## What you will do
Leave the images out and repeat the data exactly as given.

## Information provided
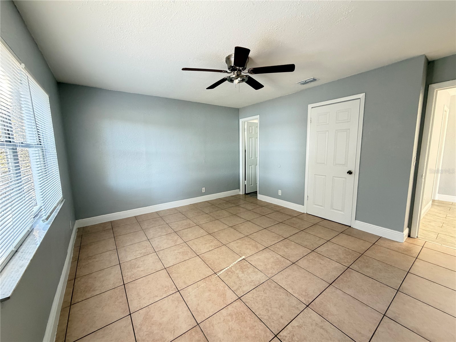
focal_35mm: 14
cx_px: 228
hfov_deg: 102.1
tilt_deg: -6.6
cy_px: 171
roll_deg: +1.8
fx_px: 184
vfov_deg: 85.7
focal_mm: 2.22
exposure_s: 1/60
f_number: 2.2
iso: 400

## Written answer
focal_35mm: 14
cx_px: 228
hfov_deg: 102.1
tilt_deg: -6.6
cy_px: 171
roll_deg: +1.8
fx_px: 184
vfov_deg: 85.7
focal_mm: 2.22
exposure_s: 1/60
f_number: 2.2
iso: 400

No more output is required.